> **Problem statement**:
In the data, find the word "setup" and copy out every line that has it.

:: Excerpted data ::

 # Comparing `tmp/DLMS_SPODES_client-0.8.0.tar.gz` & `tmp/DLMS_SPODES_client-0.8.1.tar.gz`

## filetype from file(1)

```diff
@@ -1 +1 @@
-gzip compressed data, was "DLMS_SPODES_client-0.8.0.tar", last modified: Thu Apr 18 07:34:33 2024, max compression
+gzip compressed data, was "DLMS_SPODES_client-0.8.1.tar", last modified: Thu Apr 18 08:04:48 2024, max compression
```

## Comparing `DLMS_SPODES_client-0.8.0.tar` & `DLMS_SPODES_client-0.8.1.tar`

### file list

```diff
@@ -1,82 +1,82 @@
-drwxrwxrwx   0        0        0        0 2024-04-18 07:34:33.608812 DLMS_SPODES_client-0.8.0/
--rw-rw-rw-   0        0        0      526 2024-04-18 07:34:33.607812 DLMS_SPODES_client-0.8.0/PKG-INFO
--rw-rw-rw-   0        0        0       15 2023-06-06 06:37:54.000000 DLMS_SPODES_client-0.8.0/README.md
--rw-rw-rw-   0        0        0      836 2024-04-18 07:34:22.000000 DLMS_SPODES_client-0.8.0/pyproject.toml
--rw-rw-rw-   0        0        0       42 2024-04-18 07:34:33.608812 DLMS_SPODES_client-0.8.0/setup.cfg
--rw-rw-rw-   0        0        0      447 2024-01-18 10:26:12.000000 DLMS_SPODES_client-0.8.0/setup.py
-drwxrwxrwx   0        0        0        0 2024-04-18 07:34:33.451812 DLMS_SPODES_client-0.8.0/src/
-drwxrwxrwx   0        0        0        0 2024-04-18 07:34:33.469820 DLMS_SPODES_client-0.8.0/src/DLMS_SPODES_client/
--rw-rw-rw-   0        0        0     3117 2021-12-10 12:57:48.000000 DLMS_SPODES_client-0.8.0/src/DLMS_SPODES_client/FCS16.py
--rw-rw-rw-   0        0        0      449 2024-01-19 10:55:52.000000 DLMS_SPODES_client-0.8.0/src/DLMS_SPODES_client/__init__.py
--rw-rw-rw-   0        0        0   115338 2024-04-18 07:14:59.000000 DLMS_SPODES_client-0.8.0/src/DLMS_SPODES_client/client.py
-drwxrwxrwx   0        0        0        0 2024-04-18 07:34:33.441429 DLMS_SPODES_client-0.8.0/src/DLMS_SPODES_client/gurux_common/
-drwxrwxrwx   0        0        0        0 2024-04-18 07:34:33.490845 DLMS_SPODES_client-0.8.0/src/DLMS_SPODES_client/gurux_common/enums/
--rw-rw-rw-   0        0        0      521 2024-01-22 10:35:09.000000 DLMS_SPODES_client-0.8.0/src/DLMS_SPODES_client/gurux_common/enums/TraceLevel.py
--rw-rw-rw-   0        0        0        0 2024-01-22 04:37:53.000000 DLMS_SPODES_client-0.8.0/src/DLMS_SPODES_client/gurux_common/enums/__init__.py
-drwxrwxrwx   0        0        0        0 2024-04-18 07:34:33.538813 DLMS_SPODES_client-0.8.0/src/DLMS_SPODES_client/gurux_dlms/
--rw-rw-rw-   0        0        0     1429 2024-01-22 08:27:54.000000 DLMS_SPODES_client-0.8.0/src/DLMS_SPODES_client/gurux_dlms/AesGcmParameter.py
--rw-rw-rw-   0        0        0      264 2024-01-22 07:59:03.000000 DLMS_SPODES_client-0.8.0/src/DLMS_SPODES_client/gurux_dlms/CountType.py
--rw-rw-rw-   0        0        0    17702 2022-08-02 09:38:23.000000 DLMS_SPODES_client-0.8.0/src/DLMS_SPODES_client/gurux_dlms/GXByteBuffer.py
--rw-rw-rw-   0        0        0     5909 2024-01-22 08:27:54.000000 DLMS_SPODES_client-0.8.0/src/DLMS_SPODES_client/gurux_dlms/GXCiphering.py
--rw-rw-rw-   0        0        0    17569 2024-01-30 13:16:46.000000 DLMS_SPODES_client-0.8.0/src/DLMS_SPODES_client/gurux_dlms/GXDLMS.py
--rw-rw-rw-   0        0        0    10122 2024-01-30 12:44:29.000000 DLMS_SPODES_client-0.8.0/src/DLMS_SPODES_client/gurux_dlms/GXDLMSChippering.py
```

:::

> **Exercise answer**:
--rw-rw-rw-   0        0        0       42 2024-04-18 07:34:33.608812 DLMS_SPODES_client-0.8.0/setup.cfg
--rw-rw-rw-   0        0        0      447 2024-01-18 10:26:12.000000 DLMS_SPODES_client-0.8.0/setup.py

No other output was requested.